What is Exploratory Data Analysis?

Data analysis is older than computers! Computers have revolutionized data analysis, but the fundamental concepts have been around for centuries. John Graunt’s work on mortality rates in 17th-century London is considered one of the earliest examples of data analysis.   

Exploratory Data Analysis (EDA) in data science is a way to investigate datasets and find preliminary information and insights or uncover underlying patterns in the data. In this manner, Instead of making assumptions, data can be processed in a systematic method to gain insights and make informed decisions.

Key takeaways:

  • Exploratory Data Analysis (EDA) is a helpful tool for better understanding your data by uncovering patterns and insights that may not be obvious at first.

  • EDA helps you identify and fix issues in your data, such as missing values and outliers.

  • Data cleaning is critical to ensure your results are accurate and reliable.

  • Transforming your data with techniques like normalization, encoding, and feature engineering prepares it for more effective analysis and modeling.

  • Using visualizations makes complex data easier to interpret.

  • Each visualization type serves a specific purpose and can highlight different aspects of the data.

  • EDA is an ongoing process, so revisit steps as new insights emerge during your analysis.

  • The insights gained from EDA can guide your feature selection for model building.

Why Exploratory Data Analysis?

Some key advantages of Exploratory Data Analysis include:

  1. It Improves the understanding of variables by extracting averages, mean, minimum, and maximum values, etc.

  2. EDA helps discover errors, outliers, and missing values in the data.

  3. It identifies patterns by visualizing data in graphs such as box plots, scatter plots, and histograms.

Hence, the main goal is to understand the data better and use tools effectively to gain valuable insights or draw conclusions.

The role of EDA
The role of EDA

Types of Exploratory Data Analysis (EDA)

EDA techniques can be broadly categorized into four types, each serving a unique purpose. Below, we have listed these types and their examples:

  1. Univariate non-graphical analysis: This is the simplest form of data analysis, examining a single variable without the need for graphical tools. This method allows analysts to summarize data patterns, such as mean, median, and mode.
    Example: Analyzing customer ages to find the average, giving insights into the most common age range of your audience.
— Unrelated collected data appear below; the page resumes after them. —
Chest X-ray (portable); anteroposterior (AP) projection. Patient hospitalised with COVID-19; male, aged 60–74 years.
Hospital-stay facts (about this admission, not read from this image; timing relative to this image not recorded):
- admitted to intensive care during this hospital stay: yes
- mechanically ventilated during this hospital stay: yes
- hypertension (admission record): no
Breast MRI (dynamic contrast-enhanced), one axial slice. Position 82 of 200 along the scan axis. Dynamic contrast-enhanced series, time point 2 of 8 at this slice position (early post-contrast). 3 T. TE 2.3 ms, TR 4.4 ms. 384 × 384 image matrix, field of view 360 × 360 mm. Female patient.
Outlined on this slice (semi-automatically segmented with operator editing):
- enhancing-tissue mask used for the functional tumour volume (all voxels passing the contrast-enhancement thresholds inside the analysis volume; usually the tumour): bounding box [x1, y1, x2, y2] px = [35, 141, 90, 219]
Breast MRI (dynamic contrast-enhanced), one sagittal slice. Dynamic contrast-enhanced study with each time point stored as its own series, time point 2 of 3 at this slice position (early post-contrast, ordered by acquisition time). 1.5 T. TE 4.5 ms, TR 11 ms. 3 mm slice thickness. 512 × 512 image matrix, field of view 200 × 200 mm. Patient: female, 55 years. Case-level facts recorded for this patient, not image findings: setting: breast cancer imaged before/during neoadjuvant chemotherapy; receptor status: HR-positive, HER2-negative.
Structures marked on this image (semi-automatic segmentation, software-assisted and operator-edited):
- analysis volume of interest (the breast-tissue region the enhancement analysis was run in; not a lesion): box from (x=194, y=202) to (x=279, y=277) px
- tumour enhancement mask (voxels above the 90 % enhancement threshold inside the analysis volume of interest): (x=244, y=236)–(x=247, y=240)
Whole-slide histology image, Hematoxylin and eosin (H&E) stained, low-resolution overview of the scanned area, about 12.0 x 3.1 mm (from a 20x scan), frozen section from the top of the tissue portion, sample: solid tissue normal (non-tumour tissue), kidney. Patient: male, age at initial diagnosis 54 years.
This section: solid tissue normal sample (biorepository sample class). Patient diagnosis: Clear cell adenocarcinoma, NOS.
  2. Univariate graphical analysis: Graphical methods give a visual perspective on data, providing an immediate understanding of distributions. This type of EDA uses histograms, stem-and-leaf plots, or box plots to depict a single variable graphically.
    Example: A histogram showing the distribution of monthly customer purchases.

  3. Multivariate non-graphical analysis: This non-graphical method helps reveal correlations or dependencies when analyzing relationships between two or more variables. Cross-tabulations or correlation tables are common here.
    Example: Observing the relationship between customer age and frequency of product purchases.

  4. Multivariate graphical analysis: For complex datasets with multiple variables, graphical methods are invaluable for visualizing interactions. Scatter plots, grouped bar charts, or pair plots are commonly used.
    Example: A scatter plot showing the relationship between a marketing budget and sales growth across different regions.

The following table summarizes these types of EDA along with examples of each:

Type

Non-Graphical

Graphical

Univariate

Analyzes a single variable using basic statistical summaries.

Visualizes distribution and patterns of a single variable.

Examples: Mean, median, mode, range

Examples: Histograms, box plots, stem-and-leaf plots

Multivariate

Examines relationships between two or more variables with numeric summaries and tables.

Uses visuals to illustrate relationships between multiple variables, helping reveal patterns and trends.

Examples: Cross-tabulations, correlation statistics

Examples: Grouped bar plots, scatter plots, heatmaps

By using these four approaches, you’ll be well-equipped to perform insightful data analysis so you can gain a deeper understanding of your dataset, which is crucial for making informed decisions in your analysis.

Understand EDA with Python code examples

Let’s take a look at some Python code examples to understand how EDA works. In this Answer, we’ll use the Iris Fisher dataset to demonstrate key EDA tasks, with each step shown in the following code blocks. The dataset contains a set of 150 records under five attributes:

  • sepal length (cm)

  • sepal width (cm)

  • petal length (cm)

  • petal width (cm)

  • class (represents the flower species)

Exploratory Data Analysis (EDA) involves examining the dataset from multiple perspectives. Rather than following a strict, linear sequence, it includes several key aspects that help us understand, clean, and transform the data for further analysis. Following are the aspects of EDA that are typically revisited as more insights arise during the process:

1. Understand the dataset

Now, to understand the data better, let’s print the first few rows of the dataset using the following code:

# Importing libraries
import pandas as pd
import matplotlib
import matplotlib.pyplot as plt
from sklearn.datasets import load_iris
# Loading data for analysis
iris_data = load_iris()
# Creating a dataframe
iris_dataframe = pd.DataFrame(iris_data.data, columns=iris_data.feature_names)
iris_dataframe['class'] = iris_data.target
print(iris_dataframe.head())

Here the head() method of the pandas library gives a peek into the DataFrame.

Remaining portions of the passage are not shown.